Потому что она узнает самолет. Никто не станет отрицать, что это именно наш самолет — метка все еще видна, R 3892. Я просто... не могу об этом думать... Не могу думать о том, как Джули в тюрьме заставят смотреть на эти карточки.
Я сказала Полу:
— Спроси у фотографа, насколько он может задержаться, прежде чем ему придется вернуть их.
Фотограф понял меня без перевода.
— Я подожду, — сказал он. — Капитан Гестапо подождет. Фото получились не очень хорошо, возможно, не слишком чистые — нужно все переделать. Это займет много времени. Англичанину есть что рассказать капитану помимо этого. Он пока не увидит фото пилота. Для начала, мы можем отдать те, другие...
Он вытащил из папки еще один глянцевый лист и передал мне. На ней были изображения задней кабины изнутри, полной испепеленных «onze radios» — одиннадцати «радиоприемников».
Я задыхалась от смеха. Черт меня дери, знаю, но это ОТЛИЧНАЯ фотокарточка — абсолютно убедительная. Это лучшее, что я видела за последние две недели. Если Джули у них, и они покажут ей эти картинки, это будет даром. Она узнает оператора и назначение каждой из этих штуковин, их частоты и кода. Она поведет их вслепую.
— О да, да-да-да! — начала заикаться я слегка истерично, и все нахмурились.

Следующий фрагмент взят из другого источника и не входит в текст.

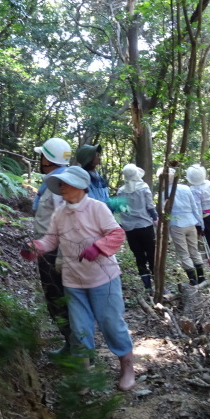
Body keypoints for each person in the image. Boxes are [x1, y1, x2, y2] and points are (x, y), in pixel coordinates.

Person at [21, 166, 136, 391]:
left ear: (79, 186)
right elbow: (51, 240)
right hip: (73, 280)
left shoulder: (97, 208)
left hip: (104, 278)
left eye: (65, 184)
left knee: (111, 323)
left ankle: (127, 368)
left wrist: (98, 247)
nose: (61, 188)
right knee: (79, 328)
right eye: (60, 184)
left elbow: (116, 233)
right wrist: (36, 247)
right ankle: (83, 375)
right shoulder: (60, 213)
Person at [31, 137, 74, 356]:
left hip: (55, 252)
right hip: (50, 249)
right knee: (59, 298)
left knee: (58, 299)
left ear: (48, 159)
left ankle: (77, 350)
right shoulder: (57, 179)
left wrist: (61, 257)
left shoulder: (59, 184)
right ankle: (71, 345)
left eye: (42, 156)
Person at [116, 164, 158, 293]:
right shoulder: (144, 188)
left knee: (139, 257)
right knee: (152, 255)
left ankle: (148, 288)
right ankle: (158, 286)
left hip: (130, 229)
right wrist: (155, 218)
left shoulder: (121, 191)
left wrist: (122, 225)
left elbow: (120, 210)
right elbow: (150, 206)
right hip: (145, 226)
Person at [164, 168, 206, 285]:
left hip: (176, 225)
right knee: (194, 250)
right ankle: (201, 277)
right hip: (190, 222)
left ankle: (193, 279)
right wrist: (200, 224)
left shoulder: (164, 194)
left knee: (183, 253)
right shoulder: (186, 188)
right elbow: (194, 207)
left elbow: (165, 213)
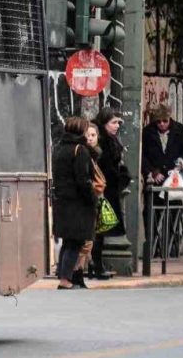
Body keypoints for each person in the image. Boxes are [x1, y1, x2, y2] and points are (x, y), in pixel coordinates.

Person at [52, 116, 98, 290]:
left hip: (62, 202)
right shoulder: (80, 150)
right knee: (76, 242)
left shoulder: (59, 148)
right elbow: (83, 180)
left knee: (68, 241)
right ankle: (65, 279)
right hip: (78, 204)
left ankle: (64, 276)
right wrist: (92, 197)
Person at [90, 107, 132, 278]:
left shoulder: (111, 140)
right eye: (113, 122)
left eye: (118, 123)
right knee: (97, 230)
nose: (117, 126)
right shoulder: (102, 141)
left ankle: (97, 265)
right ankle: (95, 265)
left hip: (109, 190)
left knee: (100, 230)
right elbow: (106, 168)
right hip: (103, 191)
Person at [72, 122, 106, 288]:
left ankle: (80, 272)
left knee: (88, 240)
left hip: (93, 200)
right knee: (86, 240)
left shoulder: (94, 154)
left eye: (93, 135)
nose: (91, 138)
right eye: (88, 135)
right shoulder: (84, 154)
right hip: (87, 201)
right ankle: (76, 272)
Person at [141, 103, 183, 185]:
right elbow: (142, 155)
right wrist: (152, 171)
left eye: (165, 121)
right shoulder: (148, 132)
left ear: (169, 119)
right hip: (156, 179)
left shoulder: (179, 130)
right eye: (158, 121)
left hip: (175, 176)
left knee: (175, 196)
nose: (162, 124)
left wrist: (181, 162)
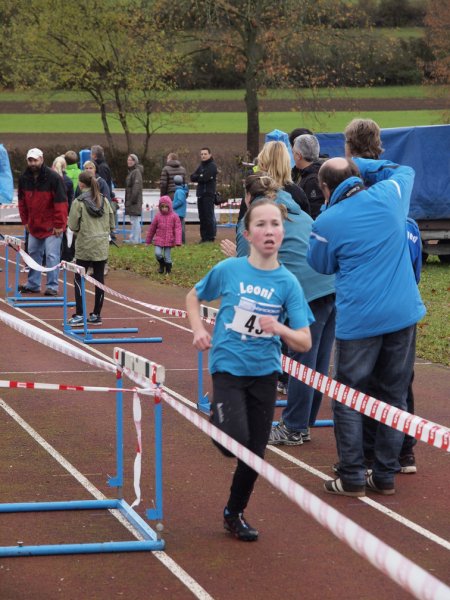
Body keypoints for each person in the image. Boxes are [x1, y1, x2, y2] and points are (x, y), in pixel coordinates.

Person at [186, 198, 313, 541]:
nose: (269, 231)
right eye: (261, 225)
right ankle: (220, 417)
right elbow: (193, 297)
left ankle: (234, 513)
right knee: (232, 444)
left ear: (283, 233)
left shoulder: (288, 283)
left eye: (275, 224)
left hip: (265, 372)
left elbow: (304, 341)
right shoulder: (230, 270)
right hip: (228, 366)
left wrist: (280, 328)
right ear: (247, 234)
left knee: (254, 454)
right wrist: (198, 330)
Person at [307, 157, 426, 497]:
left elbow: (320, 264)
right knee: (393, 396)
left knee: (348, 397)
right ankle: (385, 475)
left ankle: (352, 476)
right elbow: (406, 170)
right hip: (402, 314)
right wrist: (363, 163)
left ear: (325, 188)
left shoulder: (327, 221)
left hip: (359, 321)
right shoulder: (390, 195)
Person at [223, 173, 336, 446]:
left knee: (301, 364)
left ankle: (295, 427)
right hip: (331, 286)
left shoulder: (253, 219)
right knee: (316, 362)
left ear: (248, 197)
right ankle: (302, 424)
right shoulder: (298, 212)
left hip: (306, 293)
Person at [344, 118, 420, 475]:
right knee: (397, 383)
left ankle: (370, 456)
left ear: (349, 147)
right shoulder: (399, 198)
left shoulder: (352, 201)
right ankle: (401, 453)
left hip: (367, 308)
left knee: (366, 385)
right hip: (402, 305)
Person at [67, 170, 115, 327]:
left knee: (79, 278)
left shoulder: (79, 202)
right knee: (99, 279)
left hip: (85, 245)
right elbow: (112, 223)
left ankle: (80, 314)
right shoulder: (104, 200)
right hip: (101, 245)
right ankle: (96, 314)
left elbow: (72, 225)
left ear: (81, 184)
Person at [18, 147, 67, 296]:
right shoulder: (23, 178)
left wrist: (59, 224)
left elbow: (61, 203)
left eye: (35, 160)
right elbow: (22, 202)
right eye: (30, 160)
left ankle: (52, 286)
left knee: (52, 256)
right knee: (33, 254)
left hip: (52, 226)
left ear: (42, 159)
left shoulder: (54, 178)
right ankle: (33, 283)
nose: (33, 163)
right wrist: (25, 221)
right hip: (34, 225)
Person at [257, 141, 311, 215]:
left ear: (262, 161)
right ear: (287, 162)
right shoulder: (298, 193)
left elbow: (243, 220)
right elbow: (307, 220)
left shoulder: (255, 191)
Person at [145, 195, 182, 274]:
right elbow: (152, 229)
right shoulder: (157, 216)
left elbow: (178, 229)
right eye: (162, 206)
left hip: (169, 240)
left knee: (167, 256)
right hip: (159, 239)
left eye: (166, 206)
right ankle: (162, 264)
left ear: (169, 206)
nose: (164, 208)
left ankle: (168, 270)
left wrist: (178, 241)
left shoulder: (175, 216)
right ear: (160, 207)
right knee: (157, 253)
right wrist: (148, 240)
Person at [292, 134, 325, 219]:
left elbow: (313, 213)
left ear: (299, 156)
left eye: (293, 152)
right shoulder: (301, 173)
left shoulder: (313, 180)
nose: (292, 156)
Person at [190, 147, 218, 243]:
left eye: (205, 154)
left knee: (208, 216)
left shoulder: (212, 166)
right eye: (201, 154)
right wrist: (200, 176)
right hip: (200, 194)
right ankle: (204, 237)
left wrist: (200, 176)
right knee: (202, 217)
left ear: (210, 155)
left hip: (208, 194)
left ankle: (210, 237)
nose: (203, 156)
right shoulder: (201, 166)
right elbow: (192, 177)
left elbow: (205, 178)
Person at [52, 155, 75, 262]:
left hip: (52, 212)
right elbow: (70, 199)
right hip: (65, 211)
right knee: (65, 235)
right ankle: (66, 257)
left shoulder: (50, 179)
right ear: (65, 166)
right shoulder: (68, 181)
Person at [124, 153, 143, 244]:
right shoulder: (132, 172)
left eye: (131, 160)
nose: (129, 161)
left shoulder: (136, 172)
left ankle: (135, 240)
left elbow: (136, 187)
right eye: (128, 160)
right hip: (132, 200)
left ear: (135, 161)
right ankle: (134, 238)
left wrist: (132, 200)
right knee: (134, 220)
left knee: (135, 220)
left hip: (134, 201)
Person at [172, 174, 189, 244]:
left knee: (179, 228)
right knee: (180, 227)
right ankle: (180, 241)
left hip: (178, 213)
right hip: (180, 213)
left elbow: (180, 201)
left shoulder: (179, 191)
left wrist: (172, 206)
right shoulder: (181, 190)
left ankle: (181, 241)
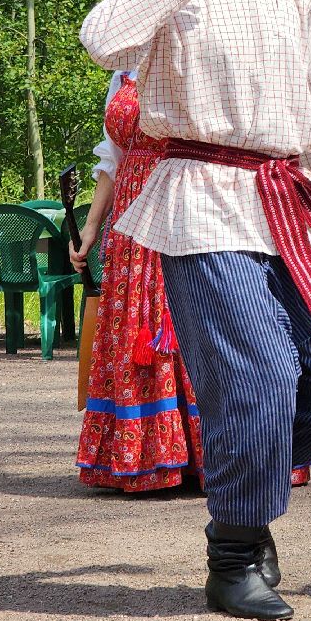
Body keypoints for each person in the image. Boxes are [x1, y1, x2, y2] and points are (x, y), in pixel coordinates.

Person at [80, 0, 311, 621]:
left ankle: (249, 486)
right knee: (259, 379)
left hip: (289, 201)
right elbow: (103, 40)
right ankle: (235, 551)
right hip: (202, 202)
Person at [70, 70, 203, 493]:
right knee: (134, 330)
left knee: (183, 322)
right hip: (129, 213)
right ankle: (146, 455)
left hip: (183, 202)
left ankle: (203, 456)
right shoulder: (121, 74)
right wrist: (91, 226)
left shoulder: (191, 56)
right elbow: (112, 157)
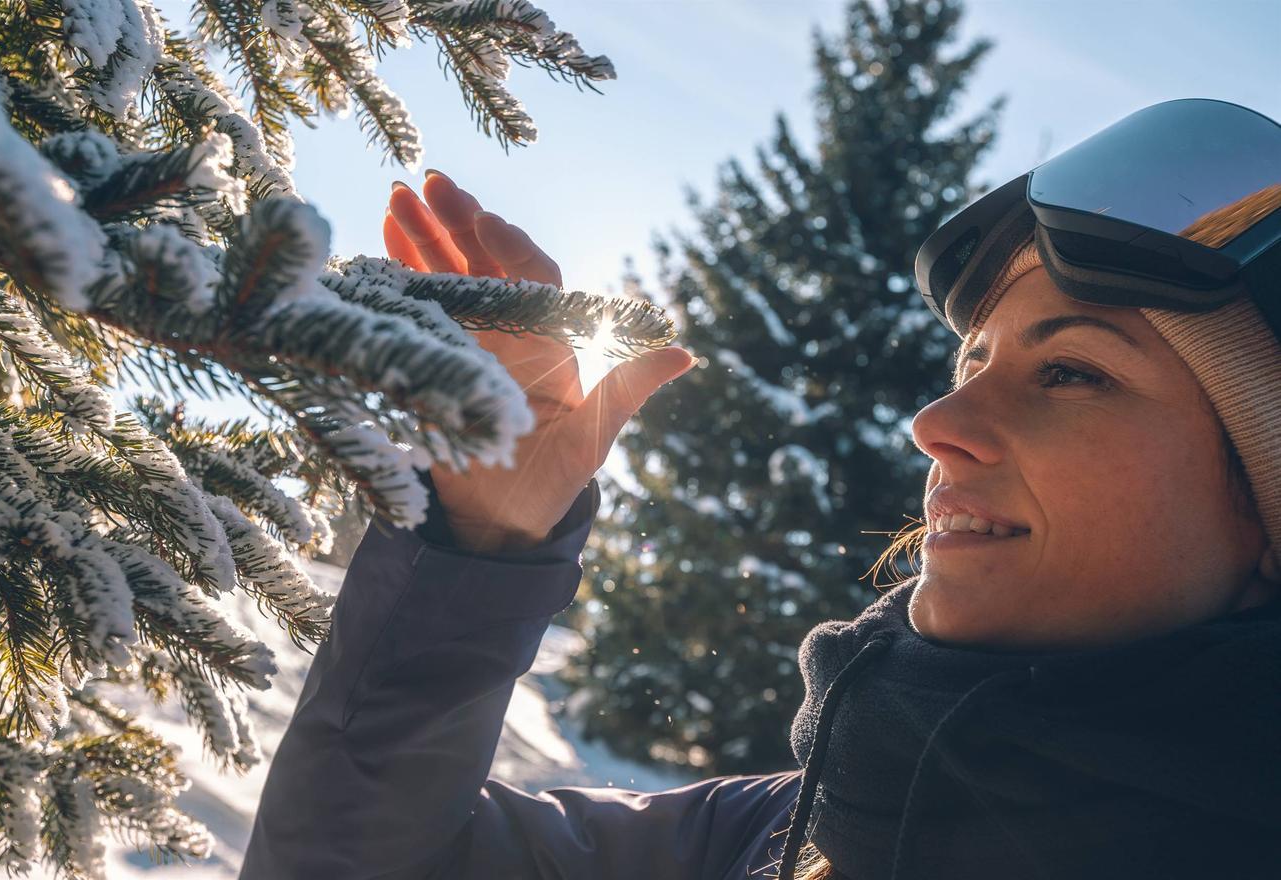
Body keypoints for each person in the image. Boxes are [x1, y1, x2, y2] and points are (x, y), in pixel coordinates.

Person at [238, 100, 1281, 880]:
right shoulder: (790, 831)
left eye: (1070, 373)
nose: (935, 425)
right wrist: (478, 543)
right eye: (969, 366)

Я отдала обе фотокарточки — одна из них сломит Джули, а вторая спасет. — Отдайте им эту.
— Хорошо, — сказал фотограф, холодно и нейтрально. — Хорошо, мне только на руку, что хотя бы часть будет доставлена им вовремя.
Я так... просто чертовски стыдно за все те риски, которые все берут на себя, за двойные жизни, которые они все ведут, за то, как они пожимают плечами, но продолжают работать.
— А теперь мы сделаем ваше фото, мадемуазель Киттихок.
Маман двинулась ко мне и попыталась пригладить мою прическу. Бесполезно. Фотограф сделал три снимка и начал смеяться.
— Твой улыбка слишком широка, мадемуазель, — сказал он. — Здесь, во Франции, нам не нравится такие удостоверения. Твой лицо должен быть... нейтральным, так? Нейтральным. Как Швейцария!
Мы все рассмеялась, слегка нервно, и, кажется, все закончилось тем, что я в открытую пялилась на них. Попыталась улыбнуться каждому — это единственное, что я знала о работе под прикрытием на оккупированных территориях. Ну и еще как стрелять из револьвера методом «двойного нажатия».
Словами не передать, как сильно я ненавижу Пола. Фотограф принес пару шерстяных брюк на подкладке, принадлежащих его жене, хороших, качественных и не слишком изношенных, и отдал их мне, сложив свое оборудование. Я была так удивлена и благодарна, что снова начала заикаться. Бедный мужчина неверно все понял и принялся извиняться, что не принес одежды посимпатичнее! Маман налетела на меня, одной рукой вытирая мне слезы уголком фартука, а второй показывая, насколько теплые штаны изнутри. Она сильно переживала за меня.
Пол повернулся к фотографу и дружеским тоном, словно они делили пинту в пабе, внес небольшую ремарку. Однако он сказал это по-английски, чтобы могла понять только я и больше никто.
— Киттихок не нужны штаны. Она все равно не пользуется тем, что у нее между ног.
—
Ненавижу его. Ненавижу.
Я знаю, что он организатор, краеугольный камень этой миссии Сопротивления. Я знаю, что моя жизнь зависит от него. Я знаю, что могу доверить ему вывезти меня отсюда. Но все еще НЕНАВИЖУ ЕГО.
—
Фотограф смущенно рассмеялся Полу в ответ — по-мужски понимая столь грязную шутку — и окинул меня беглым взглядом, чтобы увидеть мою реакцию — но я, конечно же, ревела в огромных фермерских объятиях Маман и выглядела так, будто даже не услышала. Я же сделала вид, что так и было, потому что намного важнее сейчас было поблагодарить фотографа, чем врезать Полу.